DENVER (KDVR) — Colorado might be dodging the dreaded post-Thanksgiving surge, but that may have as much to do with its poor pre-Thanksgiving performance as anything else. Colorado’s case rates might be going down, but they remain above the national average.
Some of the state’s numbers have been improving in the past weeks while the nation’s continue to climb.
In a Dec. 10 press conference, state epidemiologist Dr. Rachel Herlihy was cautiously optimistic that the state may be avoiding a post-holiday uptick in cases, though there remains another week when those infections could surface.
Along with declining daily cases, the numbers of hospitalized patients and daily hospital admissions have gone down. The percentage of ICU beds in use has been stable for two weeks, and there are fewer hospitals predicting shortages of staff, beds or equipment than in weeks before.
Still, champagne can wait until the New Year.

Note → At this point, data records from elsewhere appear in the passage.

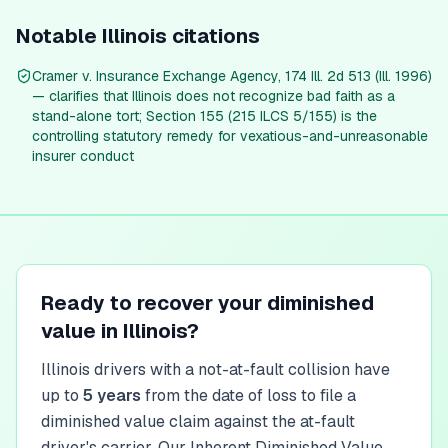
Notable
Illinois
citations
Cramer v. Insurance Exchange Agency, 174 Ill. 2d 513 (Ill. 1996)
— clarifies that Illinois does not recognize bad faith as a
stand-alone tort; Section 155 (215 ILCS 5/155) is the
controlling statutory remedy for vexatious-and-unreasonable
insurer conduct
Ready to recover your diminished
value in
Illinois
?
Illinois
drivers with a not-at-fault collision have
up to
5
year
s
from the date of loss to file a
diminished value claim against the at-fault
driver's carrier. Our Inherent Diminished Value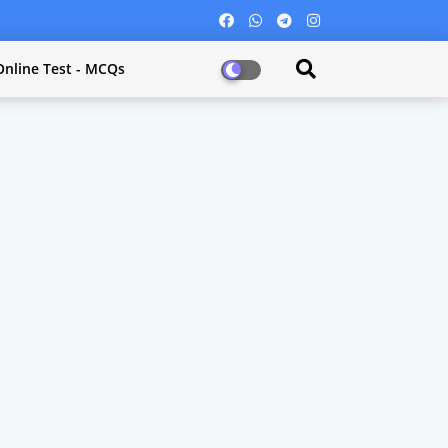
Online Test - MCQs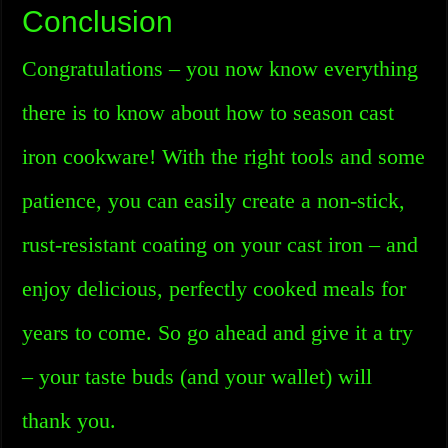
Conclusion
Congratulations – you now know everything
there is to know about how to season cast
iron cookware! With the right tools and some
patience, you can easily create a non-stick,
rust-resistant coating on your cast iron – and
enjoy delicious, perfectly cooked meals for
years to come. So go ahead and give it a try
– your taste buds (and your wallet) will
thank you.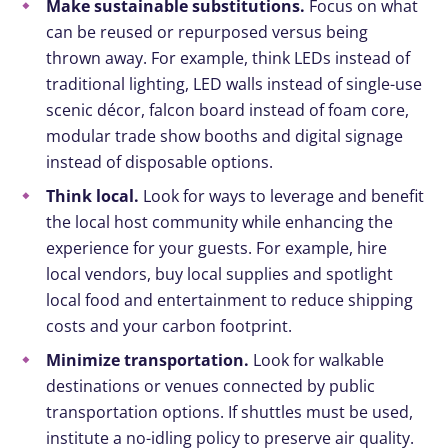
Make sustainable substitutions.
Focus on what
can be reused or repurposed versus being
thrown away. For example, think LEDs instead of
traditional lighting, LED walls instead of single-use
scenic décor, falcon board instead of foam core,
modular trade show booths and digital signage
instead of disposable options.
Think local.
Look for ways to leverage and benefit
the local host community while enhancing the
experience for your guests. For example, hire
local vendors, buy local supplies and spotlight
local food and entertainment to reduce shipping
costs and your carbon footprint.
Minimize transportation.
Look for walkable
destinations or venues connected by public
transportation options. If shuttles must be used,
institute a no-idling policy to preserve air quality.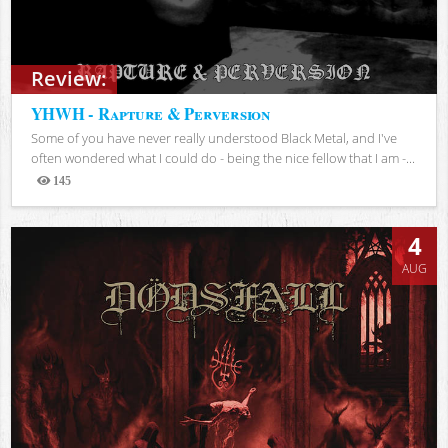
Review:
YHWH - Rapture & Perversion
Some of you have never really understood Black Metal, and I've
often wondered what I could do - being the nice fellow that I am -...
145
Views
4
AUG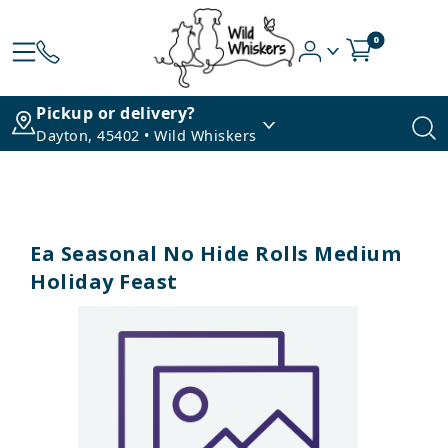
0
Pickup or delivery?
Dayton, 45402 • Wild Whiskers
Ea Seasonal No Hide Rolls Medium
Holiday Feast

Colorado’s cases are indeed trending downward while the rest of the country’s trend up, but this merely edges the state back down toward the national average. Colorado has spent the last few months far above the average and remains there even now.
At its highest, Colorado’s 7-day case average was 40% higher than the United States.
It testifies to Colorado’s massive autumn surge that it remains higher: Colorado’s 7-day case average has gone down 20% since then and the U.S. average has shot up 20% and Colorado’s average is still higher than the nation’s.
If trends continue at the same clip, Colorado could get its 7-day new case average below the U.S. in a matter of days.
The state’s case rates have even touched another statistic above the national average.
For most of the pandemic, Colorado was safer than the nation at large. A smaller percentage of its citizens got COVID-19 than the U.S. as a whole.
That changed in December. Colorado’s fall wave put its cumulative infection rate above the national average for the first time since the pandemic began. This means that even as Colorado case numbers are falling, they were so high to begin with that they propel the state case rate beyond the nation.